Request A:
According to the bicycle suspension article, what are bicycles with front-wheel suspension only called?
Request B:
Reproduce everything in the bicycle suspension article from "In my MTB buying" down to "- Characteristics of (good) shock absorbers (suspension)".

## begin Document

This post will explain the benefits and the downsides of having suspension (i.e. shock absorbers) on a bicycle. For ride comfort, it is also worth reading the post about the bicycle frame’s effect on comfort.
In my MTB buying guide, I wrote in more detail about bicycle suspension types and quality.
Table Of Contents (T.O.C.):
- What is suspension on a bicycle?
- Characteristics of (good) shock absorbers (suspension)
- Types of suspension
- Pros and cons of suspension on a bicycle
- Conclusion – suspension: yes, or no?
1. What is suspension on a bicycle?
Tyres filled with air (pneumatic tyres), an invention of John Boyd Dunlop, is a basic type of suspension used on practically all vehicles with wheels. Pneumatic tyres provide improved wheel traction as well as dampening of most road vibrations and shocks from road irregularities (i.e. potholes and bumps).
Still, the higher the speed and the rougher a road (or off-road), the greater the impacts, so tyres on their own are sometimes not enough to absorb the shocks in order to keep the ride comfortable and prevent the vehicle from jumping up and down, losing traction and control. That is where what is meant under the term “suspension” comes into play: shock absorber(s). Their job is to (additionally) dampen all the road shocks/irregularities. In cycling jargon, bicycles with front-wheel suspension only are called “hardtails“, while bicycles with both wheels suspension are called “full-sus“, or “full suspension” bikes.
2. Characteristics of (good) shock absorbers (suspension)
The function of a shock absorber is to allow the wheel(s) to follow the curves of the road, without much movement of the rest of the vehicle. Small vibrations (buzz) are still mostly dealt with by pneumatic tyres, they are still necessary for a safe and comfortable ride. A shock absorber (suspension) allows for “flattening out” larger terrain irregularities. How do they do that? By compressing and expanding. While doing that, they allow the wheels to move up and down, relative to the rest of the vehicle (bicycle frame), so the effect of potholes and bumps is highly reduced. They also have a dampening effect (more or less), so that after compression, they relatively gradually expand back to the preset position – not jumping back like a pogo. Picture 2 shows the movement range of a bicycle suspension fork. Legs can move both down (to a lesser extent) and up, from a preset position.

## end Document
## begin Supplied data

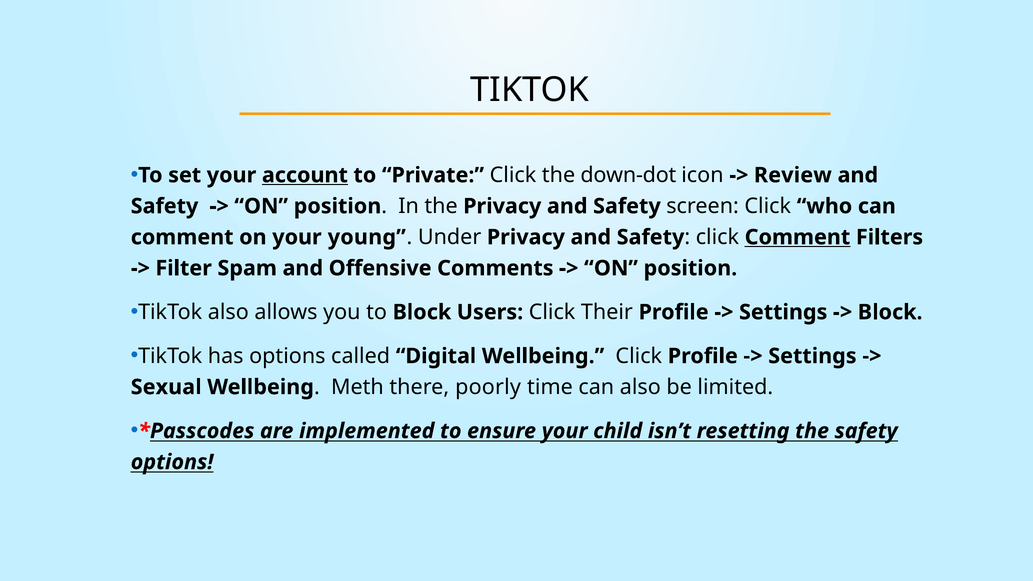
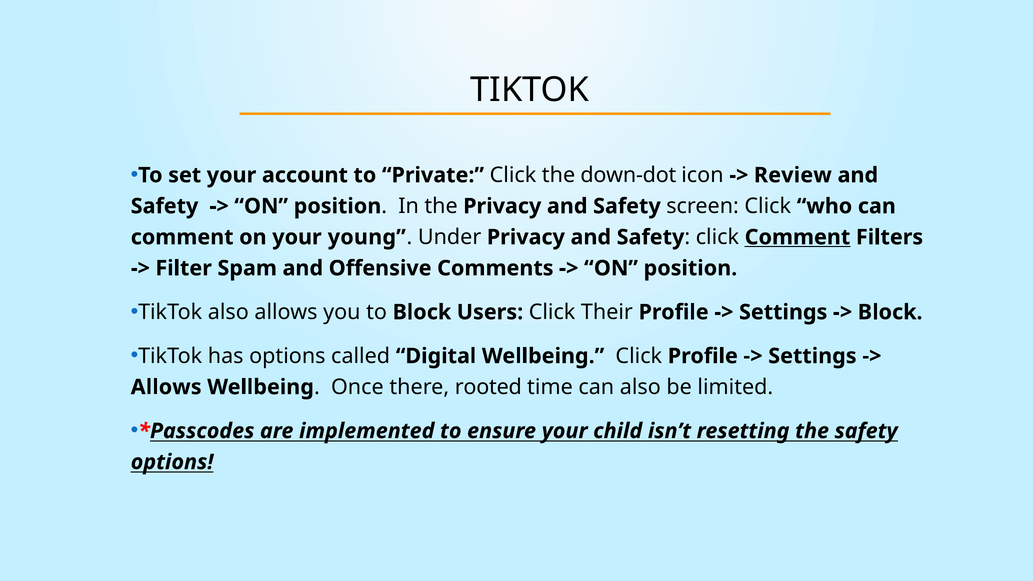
account underline: present -> none
Sexual at (166, 387): Sexual -> Allows
Meth: Meth -> Once
poorly: poorly -> rooted
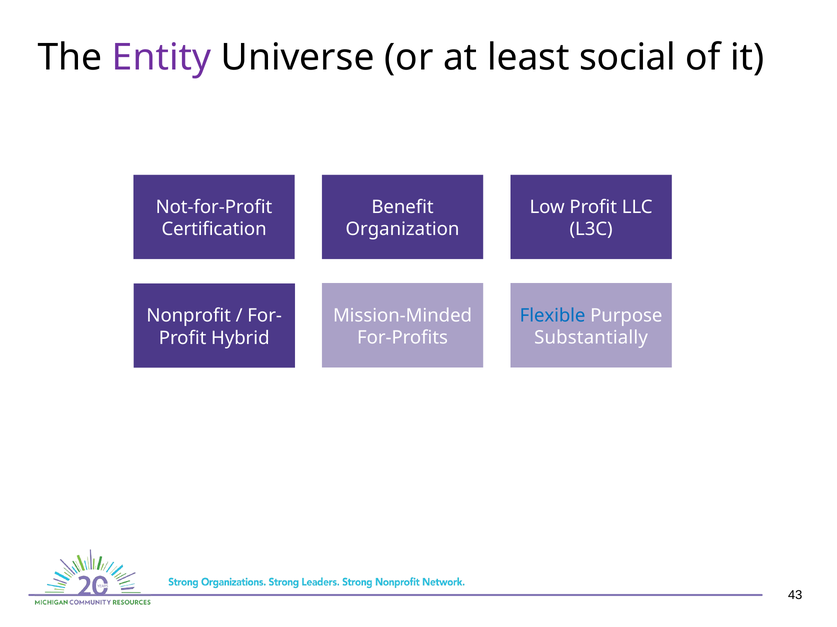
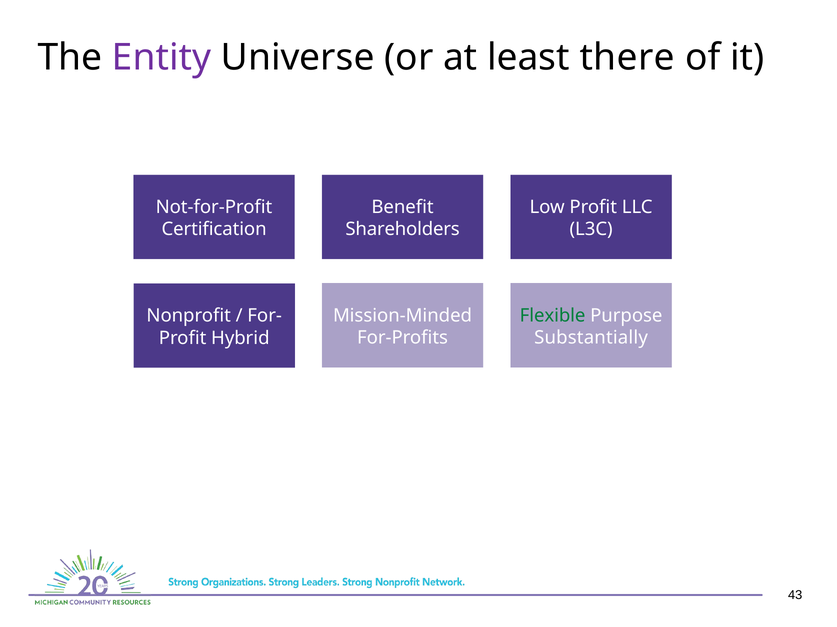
social: social -> there
Organization: Organization -> Shareholders
Flexible colour: blue -> green
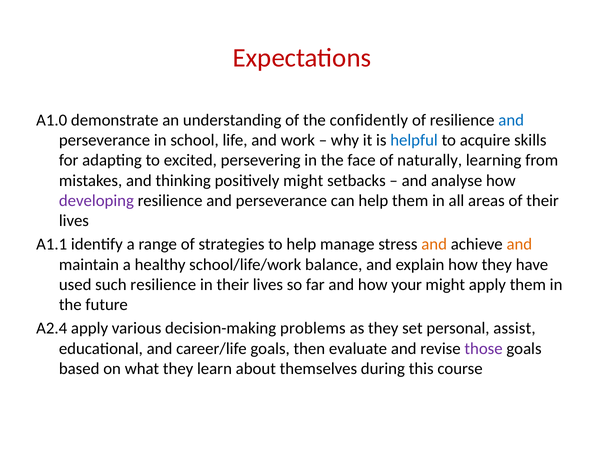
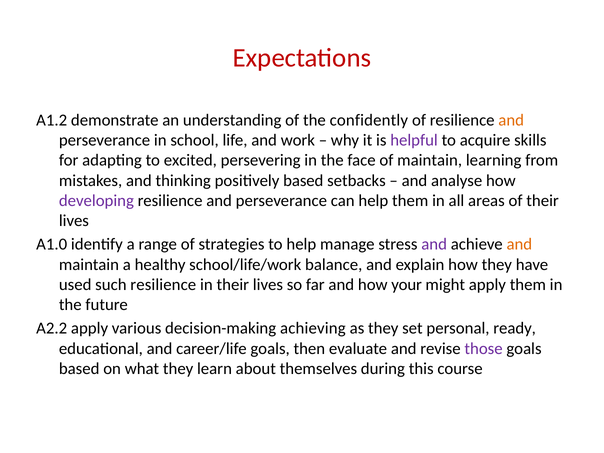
A1.0: A1.0 -> A1.2
and at (511, 120) colour: blue -> orange
helpful colour: blue -> purple
of naturally: naturally -> maintain
positively might: might -> based
A1.1: A1.1 -> A1.0
and at (434, 244) colour: orange -> purple
A2.4: A2.4 -> A2.2
problems: problems -> achieving
assist: assist -> ready
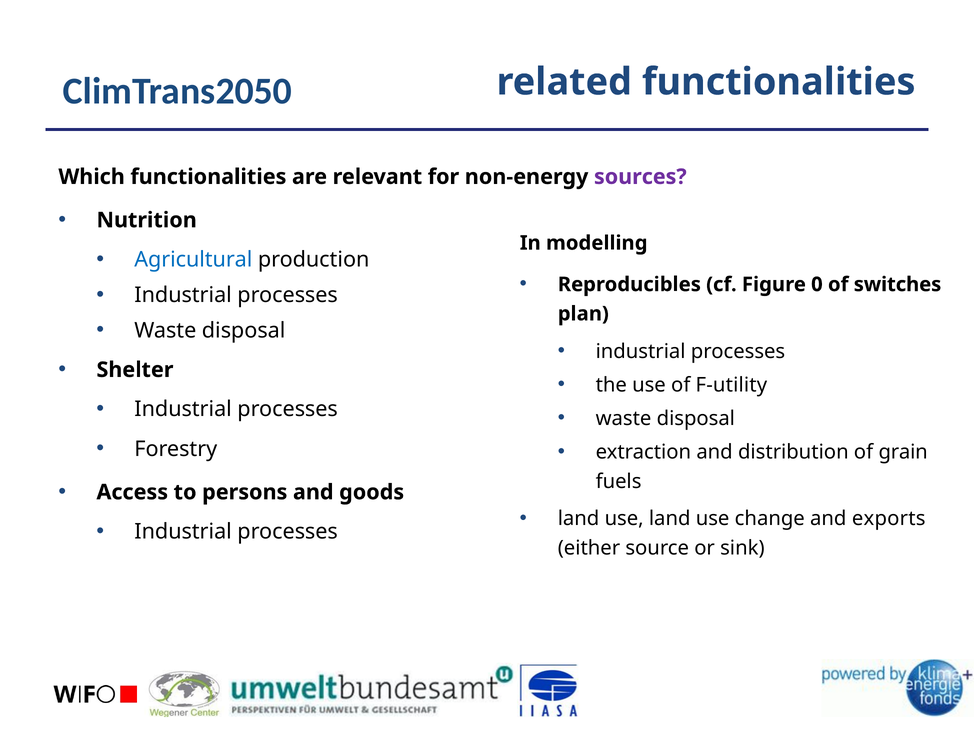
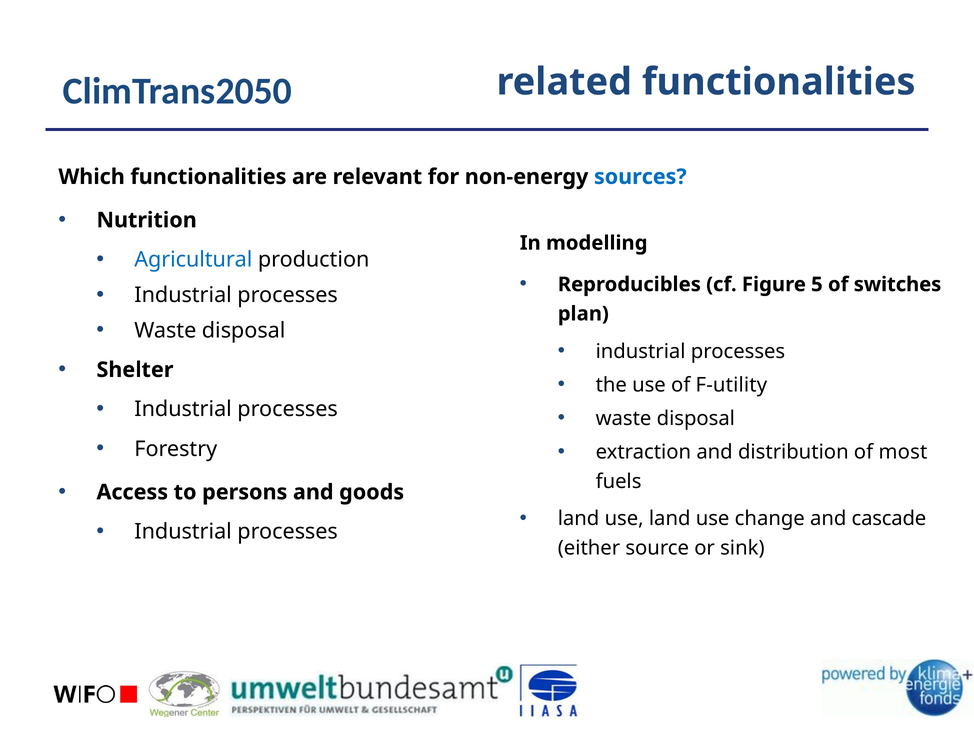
sources colour: purple -> blue
0: 0 -> 5
grain: grain -> most
exports: exports -> cascade
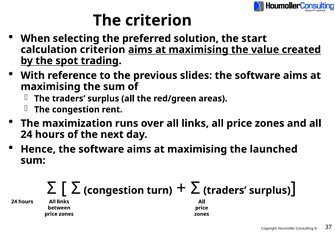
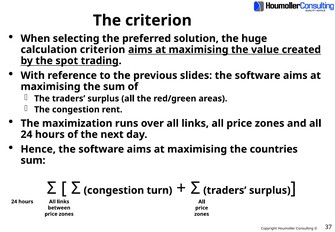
start: start -> huge
launched: launched -> countries
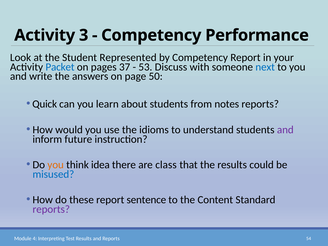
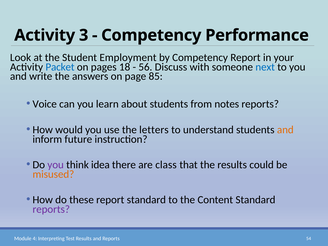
Represented: Represented -> Employment
37: 37 -> 18
53: 53 -> 56
50: 50 -> 85
Quick: Quick -> Voice
idioms: idioms -> letters
and at (285, 130) colour: purple -> orange
you at (56, 165) colour: orange -> purple
misused colour: blue -> orange
report sentence: sentence -> standard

## end Supplied data

Exercise response A:
They are called "hardtails."

Exercise response B:
In my MTB buying guide, I wrote in more detail about bicycle suspension types and quality.
Table Of Contents (T.O.C.):
- What is suspension on a bicycle?
- Characteristics of (good) shock absorbers (suspension)